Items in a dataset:
^^^^^^^^
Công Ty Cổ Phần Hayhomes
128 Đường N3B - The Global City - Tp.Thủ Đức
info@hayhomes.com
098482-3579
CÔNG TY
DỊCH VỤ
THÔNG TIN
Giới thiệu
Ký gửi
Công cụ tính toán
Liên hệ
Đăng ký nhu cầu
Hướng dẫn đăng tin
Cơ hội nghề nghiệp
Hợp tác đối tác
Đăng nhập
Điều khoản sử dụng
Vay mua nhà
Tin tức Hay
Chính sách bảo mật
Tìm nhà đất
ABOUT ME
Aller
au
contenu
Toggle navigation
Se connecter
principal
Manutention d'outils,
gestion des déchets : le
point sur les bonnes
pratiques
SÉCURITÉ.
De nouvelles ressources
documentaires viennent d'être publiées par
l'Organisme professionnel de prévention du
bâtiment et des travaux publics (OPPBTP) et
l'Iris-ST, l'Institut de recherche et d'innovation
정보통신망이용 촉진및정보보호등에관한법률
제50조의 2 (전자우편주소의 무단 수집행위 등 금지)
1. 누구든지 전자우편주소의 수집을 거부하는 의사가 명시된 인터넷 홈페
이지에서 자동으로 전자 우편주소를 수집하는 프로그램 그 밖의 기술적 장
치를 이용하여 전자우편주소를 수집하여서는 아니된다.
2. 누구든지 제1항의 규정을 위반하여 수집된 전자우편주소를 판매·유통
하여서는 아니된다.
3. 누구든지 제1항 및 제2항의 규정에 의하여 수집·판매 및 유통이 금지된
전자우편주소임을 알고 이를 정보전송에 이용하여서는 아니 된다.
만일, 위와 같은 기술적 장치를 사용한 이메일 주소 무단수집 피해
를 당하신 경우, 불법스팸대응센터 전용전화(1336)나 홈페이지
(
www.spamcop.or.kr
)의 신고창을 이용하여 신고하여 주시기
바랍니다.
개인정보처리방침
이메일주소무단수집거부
^^^^^^^^
Can you retype every line of the entries above without changing anything?

* Answer to the exercise:
Công Ty Cổ Phần Hayhomes
128 Đường N3B - The Global City - Tp.Thủ Đức
info@hayhomes.com
098482-3579
CÔNG TY
DỊCH VỤ
THÔNG TIN
Giới thiệu
Ký gửi
Công cụ tính toán
Liên hệ
Đăng ký nhu cầu
Hướng dẫn đăng tin
Cơ hội nghề nghiệp
Hợp tác đối tác
Đăng nhập
Điều khoản sử dụng
Vay mua nhà
Tin tức Hay
Chính sách bảo mật
Tìm nhà đất
ABOUT ME
Aller
au
contenu
Toggle navigation
Se connecter
principal
Manutention d'outils,
gestion des déchets : le
point sur les bonnes
pratiques
SÉCURITÉ.
De nouvelles ressources
documentaires viennent d'être publiées par
l'Organisme professionnel de prévention du
bâtiment et des travaux publics (OPPBTP) et
l'Iris-ST, l'Institut de recherche et d'innovation
정보통신망이용 촉진및정보보호등에관한법률
제50조의 2 (전자우편주소의 무단 수집행위 등 금지)
1. 누구든지 전자우편주소의 수집을 거부하는 의사가 명시된 인터넷 홈페
이지에서 자동으로 전자 우편주소를 수집하는 프로그램 그 밖의 기술적 장
치를 이용하여 전자우편주소를 수집하여서는 아니된다.
2. 누구든지 제1항의 규정을 위반하여 수집된 전자우편주소를 판매·유통
하여서는 아니된다.
3. 누구든지 제1항 및 제2항의 규정에 의하여 수집·판매 및 유통이 금지된
전자우편주소임을 알고 이를 정보전송에 이용하여서는 아니 된다.
만일, 위와 같은 기술적 장치를 사용한 이메일 주소 무단수집 피해
를 당하신 경우, 불법스팸대응센터 전용전화(1336)나 홈페이지
(
www.spamcop.or.kr
)의 신고창을 이용하여 신고하여 주시기
바랍니다.
개인정보처리방침
이메일주소무단수집거부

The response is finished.